I have program that loads a (sometimes) large CSV file into an array. The data cannot be sorted, and I do not know if the data is text or numbers. This is up to customers.
Example could be
1;JOHN;DOE
2;JANE;DOE;
3;BOBBY;NOTABLES
but it could also be strings
MB9384HJ;TEST1
B9284918;TEST2
The number of lines could be up to a few million.
I would like to seach for a specific value in a column (which one is known ahead of time, this is my "key index column"). Assume this is unique. Key is to find which row this column is in.
Currently the code is traversing from 1..n and comparing. This is obviously slower towards the end.
I am considering these options:
My idea is: instead of traversing the array, I query the index for the key (client provides item to search for, it must be random-access). Then I immediately get the rownumber of the array, and I can fetch the data.
Which of the these (or other, if any) would be a better path to follow ?

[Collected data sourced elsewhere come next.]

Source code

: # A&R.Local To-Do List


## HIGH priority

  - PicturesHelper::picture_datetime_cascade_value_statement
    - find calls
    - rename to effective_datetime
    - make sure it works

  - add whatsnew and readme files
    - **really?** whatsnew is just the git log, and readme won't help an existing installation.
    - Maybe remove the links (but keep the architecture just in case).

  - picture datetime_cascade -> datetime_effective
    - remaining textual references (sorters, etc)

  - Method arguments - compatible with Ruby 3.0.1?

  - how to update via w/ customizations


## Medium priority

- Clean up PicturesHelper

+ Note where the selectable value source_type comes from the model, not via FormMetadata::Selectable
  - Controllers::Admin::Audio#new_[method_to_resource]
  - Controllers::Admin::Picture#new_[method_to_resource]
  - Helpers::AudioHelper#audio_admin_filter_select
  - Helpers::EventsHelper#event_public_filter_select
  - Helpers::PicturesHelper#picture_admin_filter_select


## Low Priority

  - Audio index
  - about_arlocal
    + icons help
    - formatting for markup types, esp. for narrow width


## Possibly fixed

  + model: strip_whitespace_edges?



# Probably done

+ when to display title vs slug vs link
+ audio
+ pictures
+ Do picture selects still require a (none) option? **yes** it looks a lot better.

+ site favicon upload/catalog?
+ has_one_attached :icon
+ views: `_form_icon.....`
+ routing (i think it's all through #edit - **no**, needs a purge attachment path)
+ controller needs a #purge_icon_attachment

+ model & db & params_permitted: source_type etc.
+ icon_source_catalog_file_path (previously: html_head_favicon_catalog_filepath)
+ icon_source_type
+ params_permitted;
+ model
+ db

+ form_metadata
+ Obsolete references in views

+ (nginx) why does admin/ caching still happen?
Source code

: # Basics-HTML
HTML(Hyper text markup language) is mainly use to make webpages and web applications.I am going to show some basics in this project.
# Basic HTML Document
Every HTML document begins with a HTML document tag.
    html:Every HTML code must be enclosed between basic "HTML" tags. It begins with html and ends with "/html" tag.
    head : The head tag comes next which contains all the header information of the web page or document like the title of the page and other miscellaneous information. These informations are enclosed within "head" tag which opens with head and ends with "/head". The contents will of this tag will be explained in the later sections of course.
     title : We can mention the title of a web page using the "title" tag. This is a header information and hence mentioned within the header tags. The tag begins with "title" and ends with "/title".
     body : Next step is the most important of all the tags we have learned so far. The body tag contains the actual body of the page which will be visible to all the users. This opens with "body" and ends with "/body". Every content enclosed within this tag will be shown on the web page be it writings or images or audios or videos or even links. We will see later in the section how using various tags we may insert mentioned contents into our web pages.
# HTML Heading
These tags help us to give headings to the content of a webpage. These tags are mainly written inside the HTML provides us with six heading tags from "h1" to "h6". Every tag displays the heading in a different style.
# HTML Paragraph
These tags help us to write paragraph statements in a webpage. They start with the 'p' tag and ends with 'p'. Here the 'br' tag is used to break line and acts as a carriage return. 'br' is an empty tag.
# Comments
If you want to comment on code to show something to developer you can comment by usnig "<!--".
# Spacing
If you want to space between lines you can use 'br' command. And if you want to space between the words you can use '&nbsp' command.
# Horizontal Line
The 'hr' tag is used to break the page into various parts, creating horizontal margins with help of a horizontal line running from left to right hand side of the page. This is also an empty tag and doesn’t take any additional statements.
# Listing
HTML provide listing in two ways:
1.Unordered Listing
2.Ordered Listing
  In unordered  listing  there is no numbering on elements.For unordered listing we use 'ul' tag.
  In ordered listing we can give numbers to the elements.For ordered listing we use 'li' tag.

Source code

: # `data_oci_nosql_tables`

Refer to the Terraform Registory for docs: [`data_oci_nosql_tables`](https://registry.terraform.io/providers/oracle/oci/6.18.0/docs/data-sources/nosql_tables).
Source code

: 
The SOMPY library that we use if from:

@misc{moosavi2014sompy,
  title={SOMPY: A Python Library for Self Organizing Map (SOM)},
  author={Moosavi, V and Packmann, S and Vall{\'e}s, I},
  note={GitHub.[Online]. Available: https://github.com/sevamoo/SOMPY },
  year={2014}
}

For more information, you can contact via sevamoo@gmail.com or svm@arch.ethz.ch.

SQLite is probably too much if you just want to search for the key. It would be interesting if you fill a SQLite table with the CSV and have to do complex queries not only on the keys but also the other columns.
A Hashed string list is probably the faster but there is a problem with hash collisions.
A Dictionary is probably the best solution in your specific case. And it is easy since Delphi RTL provide the required generic class.